At that point, the Irish were down to 86 players expected to be on the roster for preseason practices, a reasonable spot to be in with summer attrition likely to shed a few more players before Notre Dame flies to Dublin. Mid-summer transfer announcements may no longer be a consistent piece of college football thanks to the narrowed transfer windows, but graduate students can enter the transfer portal at any point and maintain immediate eligibility. For that matter, undergraduate players can transfer at any point; they just have to wait a season to play.

Logic said, either those dynamics or an injury would presumably knock the Irish to the NCAA maximum of 85 scholarship players.
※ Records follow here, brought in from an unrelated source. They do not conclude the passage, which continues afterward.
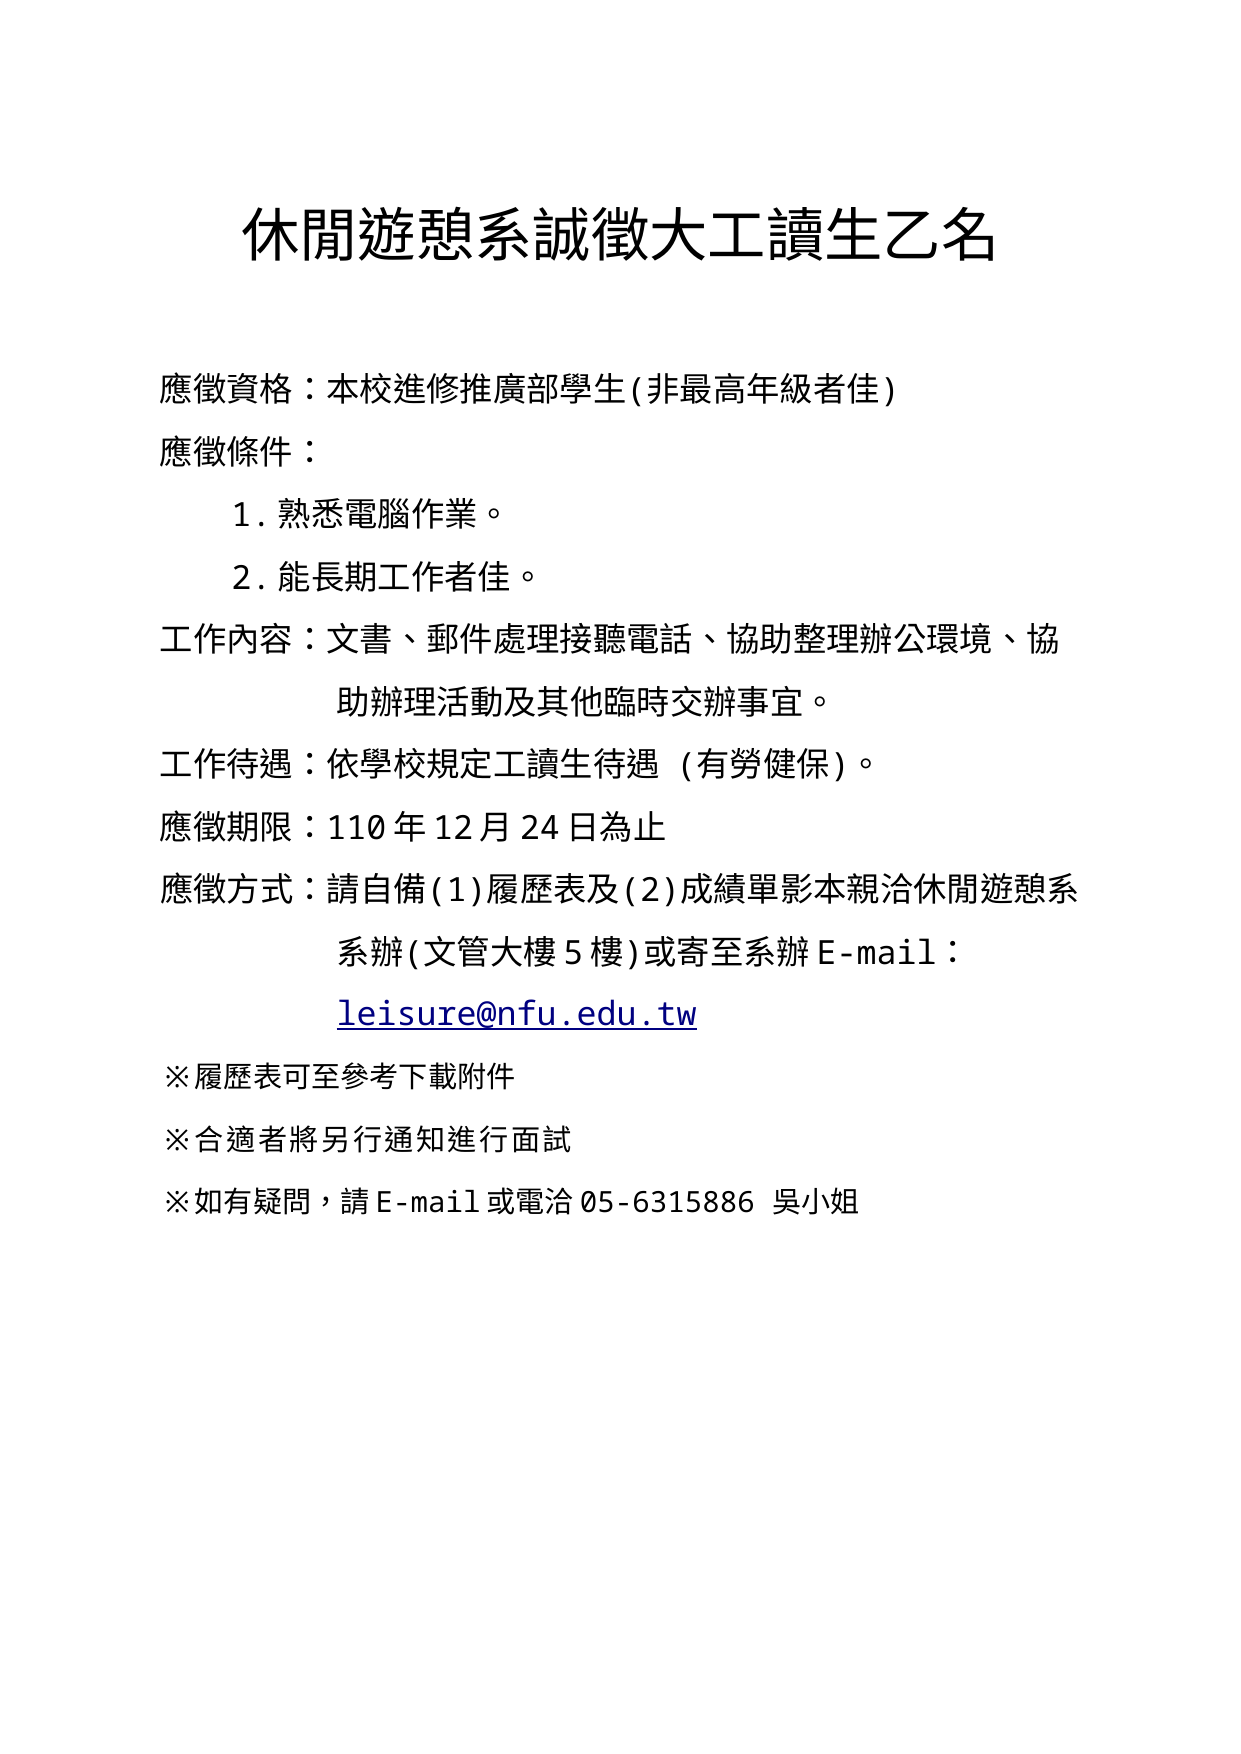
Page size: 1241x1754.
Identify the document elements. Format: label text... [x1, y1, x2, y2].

text ※如有疑問，請E-mail或電洽05-6315886 吳小姐 [159, 1158, 1081, 1221]
list 能長期工作者佳。 [231, 533, 1081, 596]
text 工作內容：文書、郵件處理接聽電話、協助整理辦公環境、協助辦理活動及其他臨時交辦事宜。 [159, 596, 1081, 721]
text 應徵期限：110年12月24日為止 [159, 783, 1081, 846]
text 休閒遊憩系誠徵大工讀生乙名 [159, 158, 1081, 283]
text 應徵方式：請自備(1)履歷表及(2)成績單影本親洽休閒遊憩系系辦(文管大樓5樓)或寄至系辦E-mail：leisure@nfu.edu.tw [160, 846, 1081, 1033]
text 應徵條件： [159, 408, 1081, 471]
text 應徵資格：本校進修推廣部學生(非最高年級者佳) [159, 346, 1081, 408]
text ※合適者將另行通知進行面試 [159, 1096, 1081, 1158]
text 工作待遇：依學校規定工讀生待遇 (有勞健保)。 [159, 721, 1081, 783]
text ※履歷表可至參考下載附件 [159, 1033, 1081, 1096]
list 熟悉電腦作業。 [231, 471, 1081, 533]
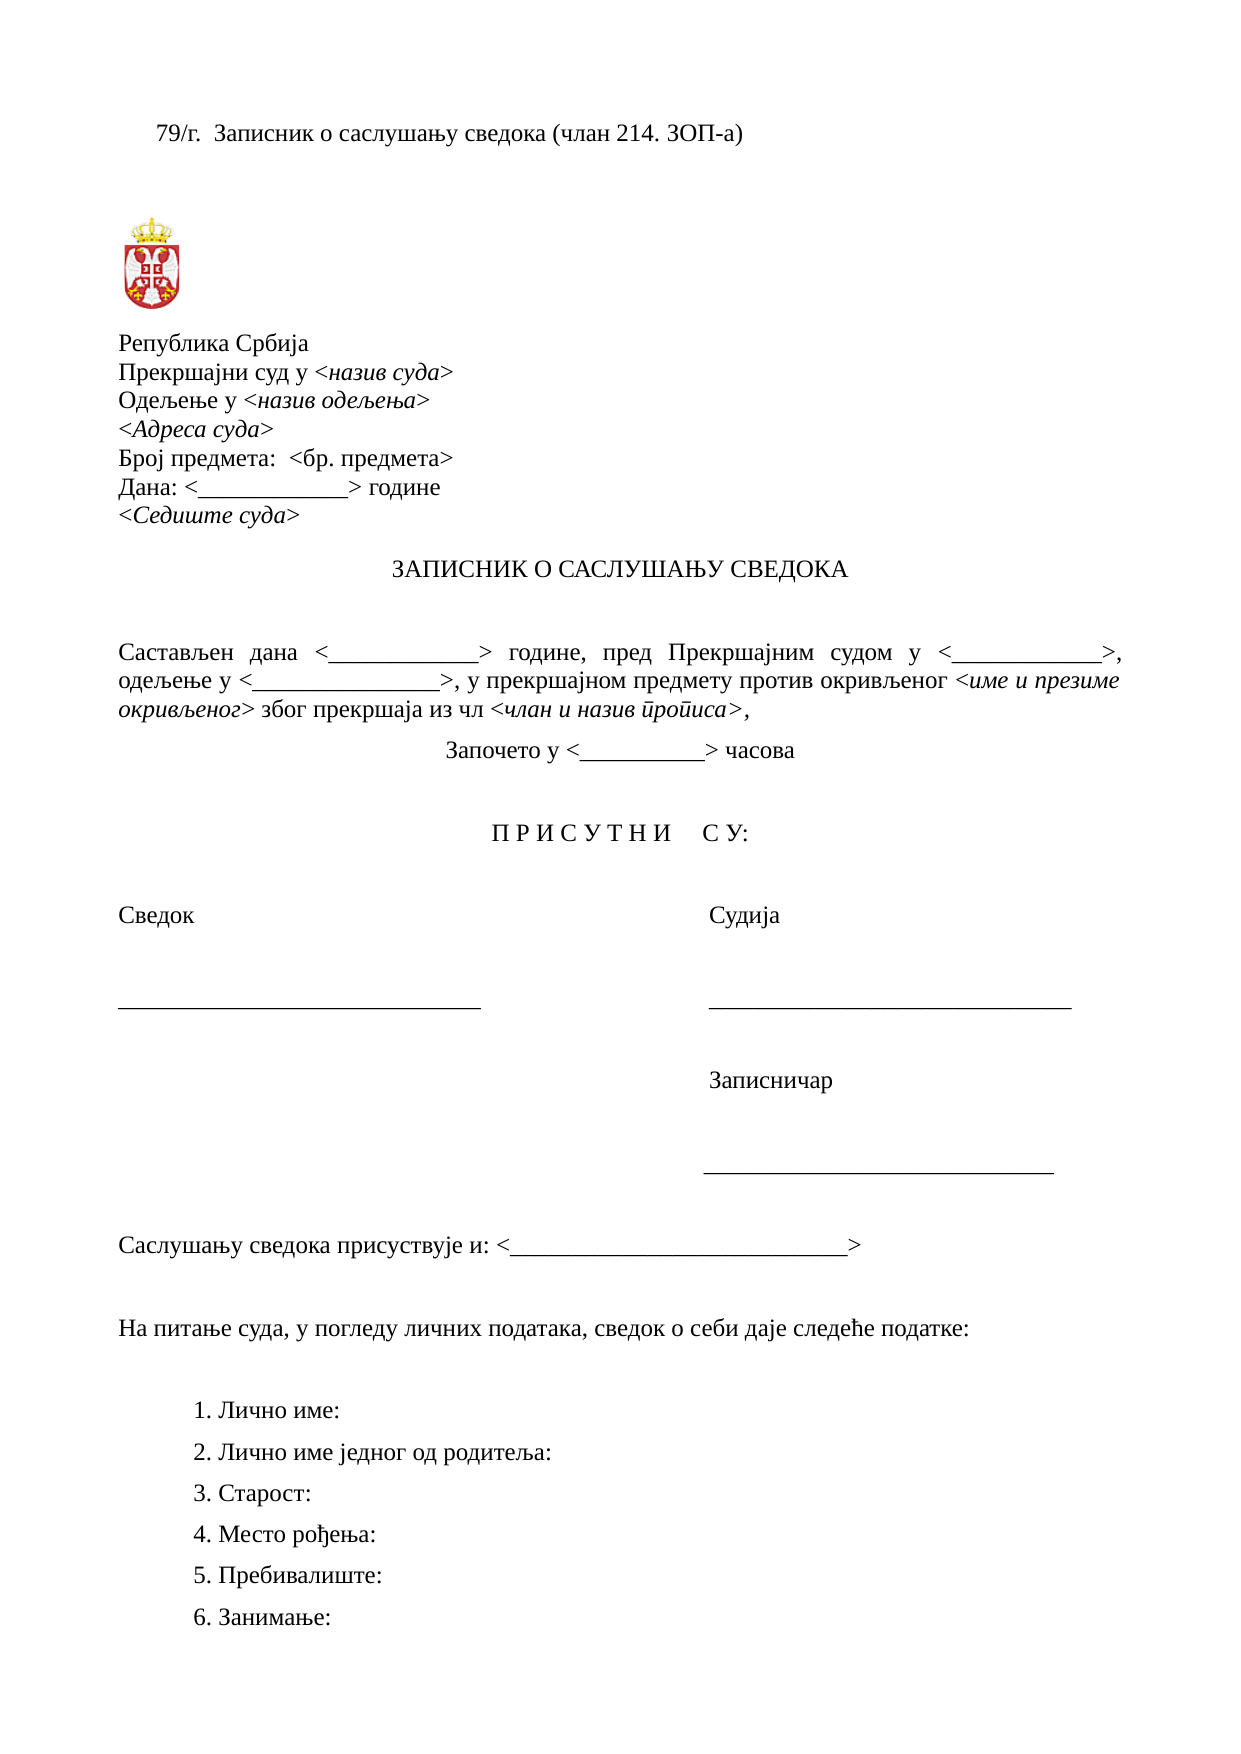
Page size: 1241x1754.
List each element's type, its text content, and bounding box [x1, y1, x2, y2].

text 4. Место рођења: [118, 1519, 1122, 1548]
subtitle ЗАПИСНИК О САСЛУШАЊУ СВЕДОКА [118, 554, 1122, 583]
picture [124, 217, 180, 309]
text Састављен дана <____________> године, пред Прекршајним судом у <____________>, одељење у <_______________>, у прекршајном предмету против окривљеног <име и презиме окривљеног> због прекршаја из чл <члан и назив прописа>, [118, 637, 1122, 723]
text 1. Лично име: [118, 1396, 1122, 1424]
text П Р И С У Т Н И С У: [118, 818, 1122, 847]
text _____________________________ _____________________________ [118, 983, 1122, 1012]
text Прекршајни суд у <назив суда> [118, 357, 1122, 386]
text 79/г. Записник о саслушању сведока (члан 214. ЗОП-а) [156, 118, 1122, 147]
text Записничар [118, 1066, 1122, 1094]
text Започето у <__________> часова [118, 736, 1122, 764]
text 2. Лично име једног од родитеља: [118, 1437, 1122, 1466]
text Одељење у <назив одељења> [118, 386, 1122, 414]
text Сведок Судија [118, 901, 1122, 929]
text Саслушању сведока присуствује и: <___________________________> [118, 1231, 1122, 1259]
text 6. Занимање: [118, 1602, 1122, 1631]
text На питање суда, у погледу личних података, сведок о себи даје следеће податке: [118, 1313, 1122, 1342]
text 3. Старост: [118, 1478, 1122, 1507]
text <Адреса суда> [118, 414, 1122, 443]
text Република Србија [118, 328, 1122, 357]
text <Седиште суда> [118, 501, 1122, 529]
text 5. Пребивалиште: [118, 1561, 1122, 1589]
text Дана: <____________> године [118, 472, 1122, 501]
text Број предмета: <бр. предмета> [118, 443, 1122, 472]
text ____________________________ [118, 1148, 1122, 1177]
Instead, four juniors hopped into the transfer portal as Notre Dame closed spring practices. Losing receiver Lorenzo Styles, linebacker Prince Kollie, quarterback Tyler Buchner and running back Logan Diggs robbed the Irish of some talent, some top-line depth and of any wondering about scholarship numbers.

At 82 players now, Notre Dame should not flirt with crossing the threshold of 85 this summer. Adding more than three transfers would be a surprise, and the Irish may not find even that many.

All of which is to say, this summer’s annual “Notre Dame 99-to-0” series will be a bit truncated from the usual renditions. At this point in the year, 86 or 87 names are usually slotted into the running content calendar. Currently, only 82 are.

Exactly 82 days from today, May 8, the Irish should hold their first preseason practice, a week earlier than usual thanks to starting the season a week earlier than usual due to international travels. That late-July practice will mark the start of Marcus Freeman’s second season leading Notre Dame and quarterback Sam Hartman’s only year wearing a plain gold helmet.

“Plain” was not meant in the negative tone some may read it. Rather, it simply means, the Irish gold helmets lack the black interlocking WF that Wake Forest features.

The “Notre Dame 99-to-0” series will otherwise be unchanged, beginning with senior defensive tackle Rylie Mills tomorrow and ending with either junior receiver Deion Colzie or senior safety Xavier Watts just before the Irish begin preseason practices. Some days may include two entries, likely of the same number, as compensation for the inevitable night with no access to the ethers of the internet while camping in the woods.

Those frustrations will again be tolerated from the content-production view in part because of encouragement this past fall, learning at least one NBC employee reads every single entry to try to buttress the home-game broadcasts.

This sixth year of “99-to-0” — dating back to 2017 but not counting the furlough-forced absence in 2020 — will again serve as a loose countdown to football returning. The jersey numbers will exceed the number of days before practice until the precipitous drop from No. 70 Ashton Craig to No. 54 Blake Fisher in the span of five days, but the implied countdown should give a sense of how close football season is throughout the summer.

Furthermore, proceeding by number will again allow whole position groups to be discussed in concert. The first seven entries will be defensive linemen, then a chunk of tight ends will proceed the entire offensive line.

July will be filled with the excitement of skill position players and quarterbacks, the areas of the roster Notre Dame continues to improve as it tries to move from consistent top-15 status to consistent top-5 status. That process is nowhere near complete, but Hartman may accelerate the 2023 progress.

That thought will need to wait until No. 10 arrives in mid-July.